> Work to be completed
Show the lines below where "substr" occurs.

[Records supplied — start]

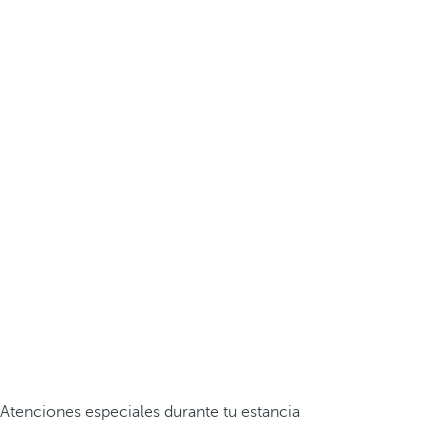
Atenciones especiales durante tu estancia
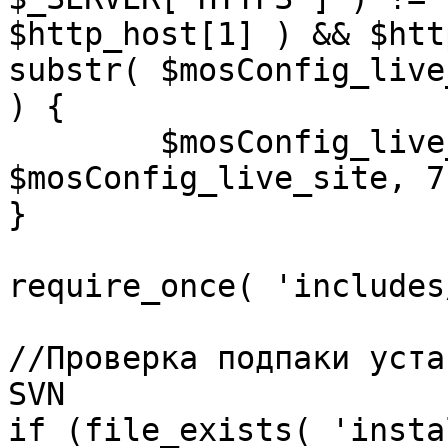
$http_host[1] ) && $htt
substr( $mosConfig_live
) {

	$mosConfig_live_site = 'https://'.substr( 
$mosConfig_live_site, 7 
}

require_once( 'includes
//Проверка подпаки уста
SVN

if (file_exists( 'insta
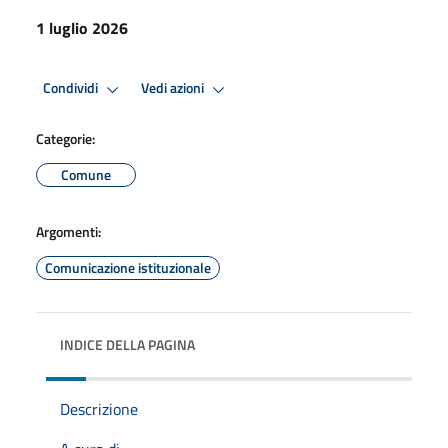
1 luglio 2026
Condividi
Vedi azioni
Categorie:
Comune
Argomenti:
Comunicazione istituzionale
INDICE DELLA PAGINA
Descrizione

[Records supplied — finish]

> Task output
substr( $mosConfig_live
	$mosConfig_live_site = 'https://'.substr( 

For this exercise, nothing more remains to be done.